RUN cd /workspace/zeus/zeus_monitor && cmake . && make && cp zeus_monitor /usr/local/bin/ && cd /workspace

Dependencies

  1. docker
  2. nvidia-docker2

Spawn the container

The default command would be:

docker run -it \
    --gpus all \                      # (1)!
    --cap-add SYS_ADMIN \           # (2)!
    --shm-size 64G \              # (3)!
    symbioticlab/zeus:latest \
    bash
  1. Mounts all GPUs into the Docker container. nvidia-docker2 provides this option.
  2. SYS_ADMIN capability is needed to manage the power configurations of the GPU via NVML.
  3. PyTorch DataLoader workers need enough shared memory for IPC. If the PyTorch training process dies with a Bus error, consider increasing this even more.

Use the -v option to mount outside data into the container. For instance, if you would like your changes to zeus/ outside the container to be immediately applied inside the container, mount the repository into the container.
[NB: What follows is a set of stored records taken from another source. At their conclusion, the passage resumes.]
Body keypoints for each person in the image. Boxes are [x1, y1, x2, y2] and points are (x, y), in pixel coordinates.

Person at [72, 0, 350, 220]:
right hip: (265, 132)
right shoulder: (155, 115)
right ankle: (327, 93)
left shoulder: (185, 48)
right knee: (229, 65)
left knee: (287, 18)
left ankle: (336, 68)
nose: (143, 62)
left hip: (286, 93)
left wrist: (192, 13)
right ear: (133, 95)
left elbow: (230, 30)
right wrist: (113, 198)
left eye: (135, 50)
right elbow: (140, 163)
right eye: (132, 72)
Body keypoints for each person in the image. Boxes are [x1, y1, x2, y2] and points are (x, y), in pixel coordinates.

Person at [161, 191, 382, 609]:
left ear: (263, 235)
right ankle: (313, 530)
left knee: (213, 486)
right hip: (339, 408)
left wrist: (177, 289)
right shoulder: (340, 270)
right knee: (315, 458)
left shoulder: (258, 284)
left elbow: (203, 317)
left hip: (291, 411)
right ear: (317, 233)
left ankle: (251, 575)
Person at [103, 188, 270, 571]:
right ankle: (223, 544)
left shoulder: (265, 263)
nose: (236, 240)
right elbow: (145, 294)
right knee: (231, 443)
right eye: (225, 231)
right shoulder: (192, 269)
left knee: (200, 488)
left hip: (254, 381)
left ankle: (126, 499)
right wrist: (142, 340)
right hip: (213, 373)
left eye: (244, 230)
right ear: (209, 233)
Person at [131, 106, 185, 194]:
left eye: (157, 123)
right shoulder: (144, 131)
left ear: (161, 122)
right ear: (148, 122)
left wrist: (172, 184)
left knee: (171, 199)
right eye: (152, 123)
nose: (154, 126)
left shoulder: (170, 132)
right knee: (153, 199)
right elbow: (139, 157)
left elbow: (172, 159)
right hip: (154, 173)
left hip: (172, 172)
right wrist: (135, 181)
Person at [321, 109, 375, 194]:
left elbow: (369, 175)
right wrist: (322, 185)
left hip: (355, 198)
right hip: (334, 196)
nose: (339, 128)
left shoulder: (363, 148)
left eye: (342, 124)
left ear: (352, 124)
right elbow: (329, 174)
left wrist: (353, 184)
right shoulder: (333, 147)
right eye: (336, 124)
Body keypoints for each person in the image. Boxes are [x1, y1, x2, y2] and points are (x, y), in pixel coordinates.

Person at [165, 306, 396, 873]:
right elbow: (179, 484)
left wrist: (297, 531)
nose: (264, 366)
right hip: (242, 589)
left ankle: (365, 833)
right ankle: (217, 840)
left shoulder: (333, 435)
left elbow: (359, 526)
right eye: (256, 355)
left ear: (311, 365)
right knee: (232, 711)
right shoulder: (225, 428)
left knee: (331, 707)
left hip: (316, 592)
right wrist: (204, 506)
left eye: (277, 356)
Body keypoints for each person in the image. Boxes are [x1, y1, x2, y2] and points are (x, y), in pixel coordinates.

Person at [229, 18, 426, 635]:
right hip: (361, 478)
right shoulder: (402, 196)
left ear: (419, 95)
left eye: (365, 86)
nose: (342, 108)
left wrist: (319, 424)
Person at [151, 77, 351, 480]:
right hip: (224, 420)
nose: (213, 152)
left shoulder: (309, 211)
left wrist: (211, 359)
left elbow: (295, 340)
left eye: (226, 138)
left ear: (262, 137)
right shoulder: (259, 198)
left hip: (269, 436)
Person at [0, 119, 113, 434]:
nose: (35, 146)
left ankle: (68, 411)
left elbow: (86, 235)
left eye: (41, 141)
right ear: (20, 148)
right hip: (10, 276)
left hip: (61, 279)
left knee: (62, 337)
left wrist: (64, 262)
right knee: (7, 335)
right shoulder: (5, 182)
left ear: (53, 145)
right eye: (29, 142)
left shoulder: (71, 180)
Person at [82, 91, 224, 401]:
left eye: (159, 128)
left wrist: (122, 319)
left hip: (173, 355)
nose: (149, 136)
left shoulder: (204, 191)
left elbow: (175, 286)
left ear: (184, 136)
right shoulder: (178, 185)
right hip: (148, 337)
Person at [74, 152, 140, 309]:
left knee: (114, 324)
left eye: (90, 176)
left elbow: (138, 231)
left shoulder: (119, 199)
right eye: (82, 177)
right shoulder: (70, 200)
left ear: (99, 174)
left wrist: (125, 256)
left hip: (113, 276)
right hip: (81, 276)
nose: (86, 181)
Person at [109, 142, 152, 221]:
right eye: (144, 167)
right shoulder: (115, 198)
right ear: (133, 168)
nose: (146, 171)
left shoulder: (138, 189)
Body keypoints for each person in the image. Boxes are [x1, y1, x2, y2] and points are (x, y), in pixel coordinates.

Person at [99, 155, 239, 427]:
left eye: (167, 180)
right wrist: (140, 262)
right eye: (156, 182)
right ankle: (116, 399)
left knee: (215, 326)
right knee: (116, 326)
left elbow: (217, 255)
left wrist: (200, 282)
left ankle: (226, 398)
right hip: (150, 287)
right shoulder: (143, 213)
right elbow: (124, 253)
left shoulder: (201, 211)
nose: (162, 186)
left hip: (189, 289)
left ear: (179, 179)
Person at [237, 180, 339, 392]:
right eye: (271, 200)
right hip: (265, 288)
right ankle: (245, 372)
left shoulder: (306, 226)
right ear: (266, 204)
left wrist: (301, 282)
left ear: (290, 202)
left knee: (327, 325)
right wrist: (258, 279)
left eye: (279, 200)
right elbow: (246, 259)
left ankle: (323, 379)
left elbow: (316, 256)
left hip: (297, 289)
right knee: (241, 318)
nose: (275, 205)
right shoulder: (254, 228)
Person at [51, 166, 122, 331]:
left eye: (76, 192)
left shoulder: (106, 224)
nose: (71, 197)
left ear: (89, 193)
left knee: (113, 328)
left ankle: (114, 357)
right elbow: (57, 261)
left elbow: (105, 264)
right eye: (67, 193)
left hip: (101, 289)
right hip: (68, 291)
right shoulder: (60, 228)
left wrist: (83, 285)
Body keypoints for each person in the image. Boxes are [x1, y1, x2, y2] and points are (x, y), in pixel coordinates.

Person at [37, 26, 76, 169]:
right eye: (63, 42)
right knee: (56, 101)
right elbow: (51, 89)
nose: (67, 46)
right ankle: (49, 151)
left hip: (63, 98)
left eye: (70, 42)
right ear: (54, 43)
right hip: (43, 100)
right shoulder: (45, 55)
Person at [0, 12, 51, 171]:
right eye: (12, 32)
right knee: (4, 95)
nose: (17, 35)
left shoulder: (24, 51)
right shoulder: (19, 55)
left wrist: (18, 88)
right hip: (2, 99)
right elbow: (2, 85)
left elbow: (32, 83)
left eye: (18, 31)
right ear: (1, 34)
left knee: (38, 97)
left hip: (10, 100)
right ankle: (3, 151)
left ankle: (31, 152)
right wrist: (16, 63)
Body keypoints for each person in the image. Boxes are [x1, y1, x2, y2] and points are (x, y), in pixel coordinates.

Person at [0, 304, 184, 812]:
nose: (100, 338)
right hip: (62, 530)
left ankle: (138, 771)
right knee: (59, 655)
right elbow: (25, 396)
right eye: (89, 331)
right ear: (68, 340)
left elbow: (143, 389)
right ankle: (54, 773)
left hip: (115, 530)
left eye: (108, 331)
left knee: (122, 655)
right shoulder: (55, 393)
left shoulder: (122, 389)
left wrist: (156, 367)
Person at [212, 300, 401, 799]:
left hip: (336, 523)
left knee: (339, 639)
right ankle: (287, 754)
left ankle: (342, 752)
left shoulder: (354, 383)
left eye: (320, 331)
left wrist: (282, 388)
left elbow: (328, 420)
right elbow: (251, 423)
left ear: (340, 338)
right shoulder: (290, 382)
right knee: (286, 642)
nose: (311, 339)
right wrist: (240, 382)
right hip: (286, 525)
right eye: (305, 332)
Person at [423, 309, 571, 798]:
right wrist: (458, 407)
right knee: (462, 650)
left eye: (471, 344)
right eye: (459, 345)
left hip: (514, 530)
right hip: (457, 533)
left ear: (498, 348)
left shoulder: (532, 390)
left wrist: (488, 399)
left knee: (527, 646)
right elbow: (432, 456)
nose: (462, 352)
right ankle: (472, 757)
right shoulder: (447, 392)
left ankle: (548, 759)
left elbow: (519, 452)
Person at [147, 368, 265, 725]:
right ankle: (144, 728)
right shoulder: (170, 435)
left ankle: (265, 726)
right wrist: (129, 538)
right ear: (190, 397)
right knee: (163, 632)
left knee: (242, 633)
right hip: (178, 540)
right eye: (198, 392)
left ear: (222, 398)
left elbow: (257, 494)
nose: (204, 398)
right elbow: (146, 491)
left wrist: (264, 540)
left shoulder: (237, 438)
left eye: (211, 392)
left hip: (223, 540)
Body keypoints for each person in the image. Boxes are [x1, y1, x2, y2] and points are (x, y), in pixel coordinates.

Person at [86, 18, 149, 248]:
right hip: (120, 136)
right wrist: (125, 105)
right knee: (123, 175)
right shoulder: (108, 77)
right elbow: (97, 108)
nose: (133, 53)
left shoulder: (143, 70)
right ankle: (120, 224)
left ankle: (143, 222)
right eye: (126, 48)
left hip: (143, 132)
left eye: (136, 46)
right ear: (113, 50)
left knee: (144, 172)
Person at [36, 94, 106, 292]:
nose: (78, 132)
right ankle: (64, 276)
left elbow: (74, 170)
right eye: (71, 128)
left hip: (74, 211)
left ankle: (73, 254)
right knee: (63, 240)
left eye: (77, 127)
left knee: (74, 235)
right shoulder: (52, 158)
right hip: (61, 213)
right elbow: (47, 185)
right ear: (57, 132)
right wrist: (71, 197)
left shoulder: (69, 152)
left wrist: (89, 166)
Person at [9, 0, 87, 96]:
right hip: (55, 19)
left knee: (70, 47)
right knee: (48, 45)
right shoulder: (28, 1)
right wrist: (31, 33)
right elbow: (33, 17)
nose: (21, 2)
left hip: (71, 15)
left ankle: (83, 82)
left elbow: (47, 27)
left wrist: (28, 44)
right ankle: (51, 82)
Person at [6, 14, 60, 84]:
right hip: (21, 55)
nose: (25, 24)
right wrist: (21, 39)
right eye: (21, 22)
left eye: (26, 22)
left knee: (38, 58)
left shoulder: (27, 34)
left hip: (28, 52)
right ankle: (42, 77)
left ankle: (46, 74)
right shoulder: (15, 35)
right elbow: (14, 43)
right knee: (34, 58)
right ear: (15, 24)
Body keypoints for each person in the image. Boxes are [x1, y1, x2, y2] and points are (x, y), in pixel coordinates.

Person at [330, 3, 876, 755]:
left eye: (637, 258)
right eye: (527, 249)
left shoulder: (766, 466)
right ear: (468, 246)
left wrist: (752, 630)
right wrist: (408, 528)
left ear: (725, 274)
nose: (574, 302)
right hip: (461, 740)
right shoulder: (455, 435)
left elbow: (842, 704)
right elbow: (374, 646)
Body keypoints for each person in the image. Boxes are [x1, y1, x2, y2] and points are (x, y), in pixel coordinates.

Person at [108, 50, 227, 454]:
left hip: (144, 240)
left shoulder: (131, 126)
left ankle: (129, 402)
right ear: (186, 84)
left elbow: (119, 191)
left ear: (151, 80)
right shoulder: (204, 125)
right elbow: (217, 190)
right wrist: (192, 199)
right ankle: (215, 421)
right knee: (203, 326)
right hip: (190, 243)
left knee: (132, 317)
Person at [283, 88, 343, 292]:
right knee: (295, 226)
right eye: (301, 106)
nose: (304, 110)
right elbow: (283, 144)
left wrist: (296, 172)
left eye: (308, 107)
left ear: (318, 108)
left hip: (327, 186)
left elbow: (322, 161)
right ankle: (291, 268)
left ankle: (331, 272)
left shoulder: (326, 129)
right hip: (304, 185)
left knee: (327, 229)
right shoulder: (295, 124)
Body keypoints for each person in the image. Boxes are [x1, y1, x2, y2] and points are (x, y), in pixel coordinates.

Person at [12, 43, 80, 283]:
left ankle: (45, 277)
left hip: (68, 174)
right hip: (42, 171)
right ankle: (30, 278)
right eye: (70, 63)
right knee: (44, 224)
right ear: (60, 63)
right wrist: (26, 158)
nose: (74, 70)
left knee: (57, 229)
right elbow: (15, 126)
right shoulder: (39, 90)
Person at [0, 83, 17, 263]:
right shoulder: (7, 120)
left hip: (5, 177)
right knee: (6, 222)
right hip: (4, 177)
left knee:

You can also mount training data into the container.

# Working directory is repository root
docker run -it \
    --gpus all \                               # (1)!
    --cap-add SYS_ADMIN \                    # (2)!
    --shm-size 64G \                       # (3)!
    -v $(pwd):/workspace/zeus \          # (4)!
    -v /data/imagenet:/data/imagenet:ro \
    symbioticlab/zeus:latest \
    bash
  1. Mounts all GPUs into the Docker container. nvidia-docker2 provides this option.
  2. SYS_ADMIN capability is needed to manage the power configurations of the GPU via NVML.
  3. PyTorch DataLoader workers need enough shared memory for IPC. If the PyTorch training process dies with a Bus error, consider increasing this even more.
  4. Mounts the repository directory into the Docker container. Since the zeus installation inside the container is editable, changes you made outside will apply immediately.